■ **DOCUMENT EXTRACT**:
********

Hiroshi Sugimoto was experimenting with time. What was he trying to achieve? What did he expect to achieve?

The end result was fascinating, a radiantly lit blank screen in the middle of the images, with the theatre surrounding it like a shell. The movement and all of the people had vanished creating a haunting, ghostly void.

Is Hiroshi Sugimoto showing us that time never stands still? Is he expressing the sense of time as being empty? He says in his short film “you have to have something surrounded by this nothingness, in this case the movie theatre is the case to hold this emptiness” Sugimoto H (b1948).

Henri Cartier-Bresson’s notion of capturing the “decisive moment” in a snap shot of time seems to be contradicted by Hiroshi Sugimoto’s images, as no “decisive moments” could be seen in any of them. It is as if each image is a time capsule with layer upon layer of hidden information.

I find these pictures sad and vacuous, Hiroshi Sugimoto certainly does demonstrate the nothingness and emptiness.

Francesca Woodman (1958-91) was born in Denver USA in 1958. She was a photographer whose best known works were black and white images featuring nude female models obscured by blurring of movement and long exposure times. She sadly committed suicide at the age of 22.

During her photography years she took many photographs of herself, you can almost visualise her mental state manifesting throughout her work. Francesca Woodman’s series of images called “Self Deceit” were an example of this. Camilla Irvine-Fortescue of  The University of Edinburgh said “Francesca Woodman’s photographs explore issues of gender and the self, looking at the representation of the body, and more specifically at how her own body relates to the world and her surroundings”.

In most of the images she took of herself her face was either hidden or obscured, but in the image below you can see her reflection in the mirror, and its as if the reflection is a complete stranger from another world peering coyly back at her. When I studied the other images in the series I saw a lonely, sad, soulful person, desperately searching for something, trying to discover herself. It is desperately sad that she found her life so unbearable.

For this exercise I wasn’t sure what to photograph, I needed to think of things that were moving. As it was a nice day I decided to go to the lake hoping there would be a multitude of activities taking place, but unfortunately it was extremely quiet so the ducks and geese became my subjects.

The images were taken with a  Canon EOS 5D mark IV full frame camera with a 24-70mm lens, it was set to shutter priority. I used a tripod as I wanted to experiment with slow shutter speeds without getting camera shake. It was really sunny that day and on a few occasions when I slowed the shutter speed down the images came out very overexposed, so I was slightly limited as to how slow I could go to achieve a the images I wanted.

I was happy with images in the end, I felt as with Robert Capa’s image of the soldier in the sea, I had captured a sense of movement.

For the first image the camera was set to shutter priority F/22, 1/10, ISO 100 with the continuous drive mode on.

For the second image the camera was set to shutter priority F/22, 1/10, ISO 100 with the continuous drive mode on.

For the third image the camera was set to shutter priority F/22, 1/8, ISO 100 with the continuous drive mode on.

For the forth image the camera was set to shutter priority F/22, 1/10, ISO 100 with the continuous drive mode on.

For the fifth image the camera was set to shutter priority F/22, 1/8, ISO 100 with the continuous drive mode on.

For the sixth image the camera was set to shutter priority F/22, 1/13, ISO 100 with the continuous drive mode on.

********

■ **INFORMATION GIVEN**:
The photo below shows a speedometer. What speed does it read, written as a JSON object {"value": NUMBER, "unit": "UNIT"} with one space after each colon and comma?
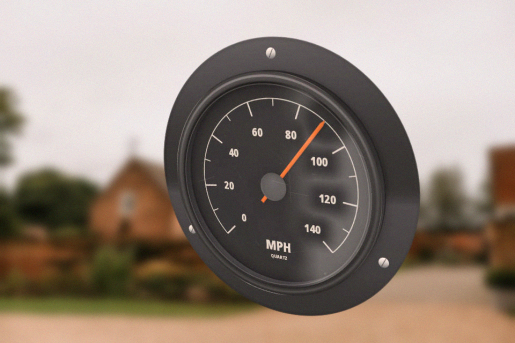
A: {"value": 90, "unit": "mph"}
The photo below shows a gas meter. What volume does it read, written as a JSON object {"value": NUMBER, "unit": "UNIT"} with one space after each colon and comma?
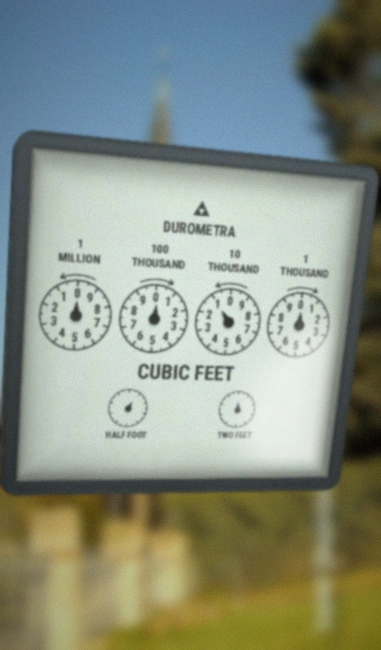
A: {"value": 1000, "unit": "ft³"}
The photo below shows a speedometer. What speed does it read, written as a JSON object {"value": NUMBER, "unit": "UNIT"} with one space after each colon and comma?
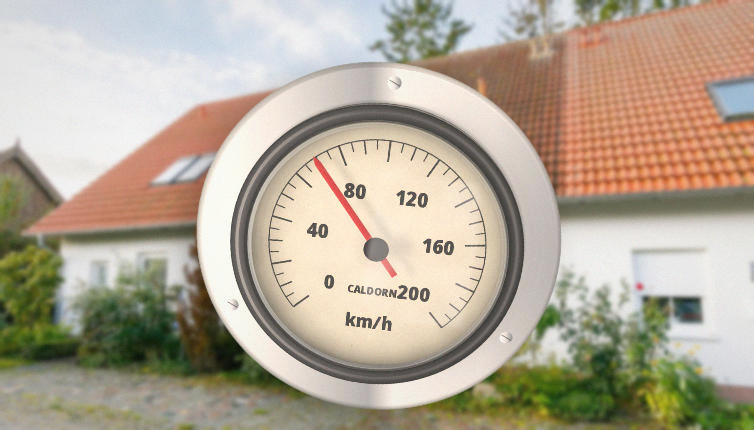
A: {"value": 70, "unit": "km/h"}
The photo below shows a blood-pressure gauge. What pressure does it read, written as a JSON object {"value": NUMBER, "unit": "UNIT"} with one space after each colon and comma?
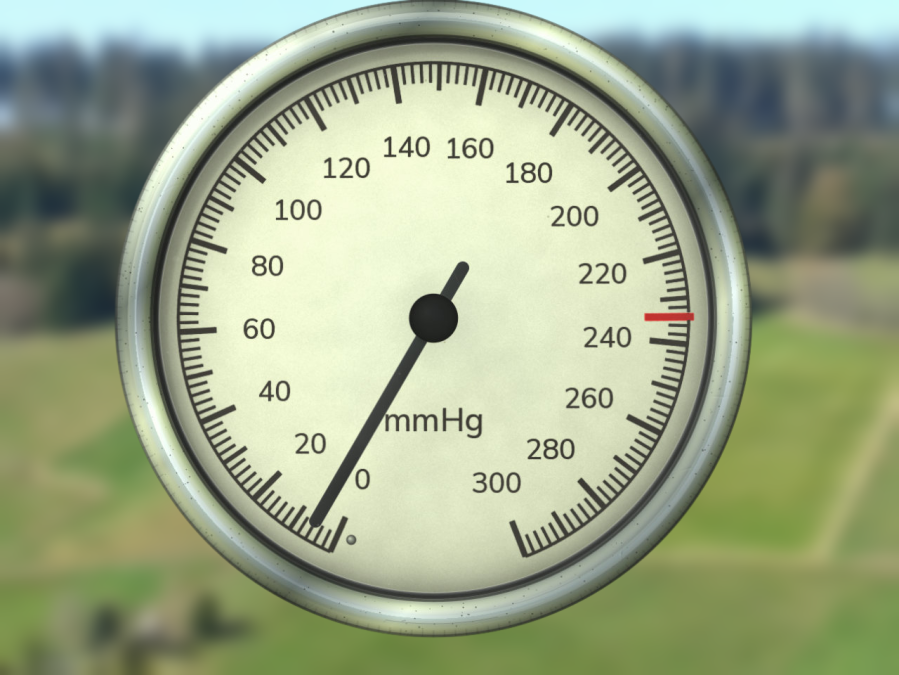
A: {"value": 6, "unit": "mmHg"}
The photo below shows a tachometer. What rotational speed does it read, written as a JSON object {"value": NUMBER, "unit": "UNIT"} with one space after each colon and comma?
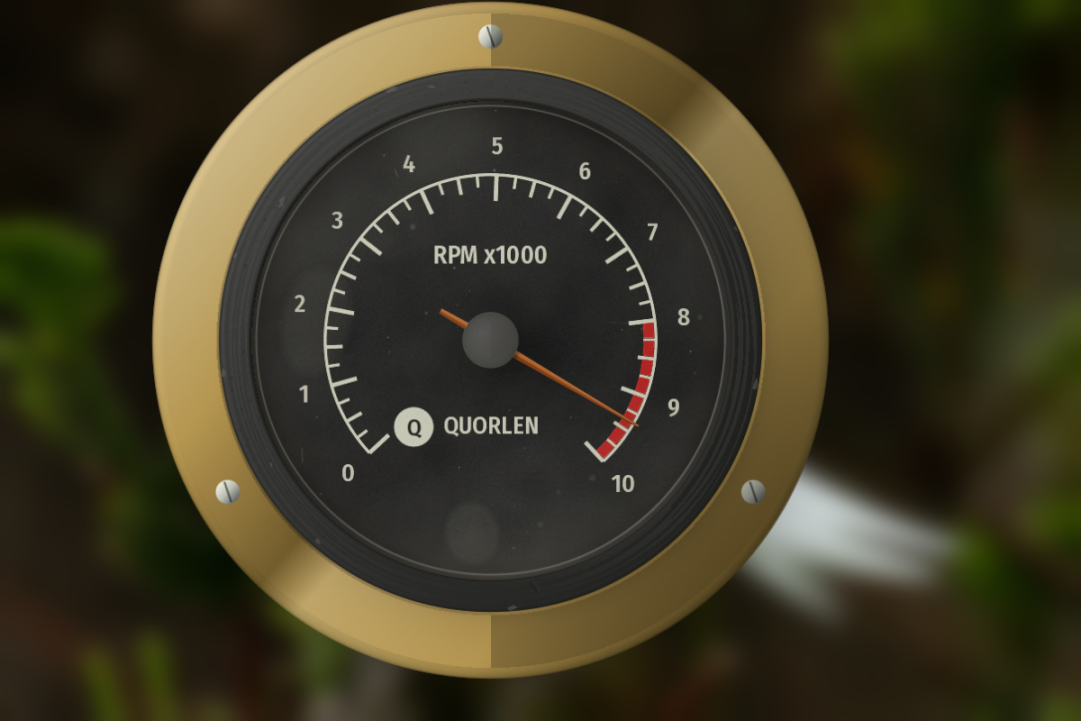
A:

********

■ **JOB**: Please state in one sentence which camera and lens the photography notes say were used for the pictures at the lake. The items have nothing to do with what is asked here.

■ **EXERCISE RESPONSE**: A Canon EOS 5D Mark IV full-frame camera with a 24-70mm lens was used.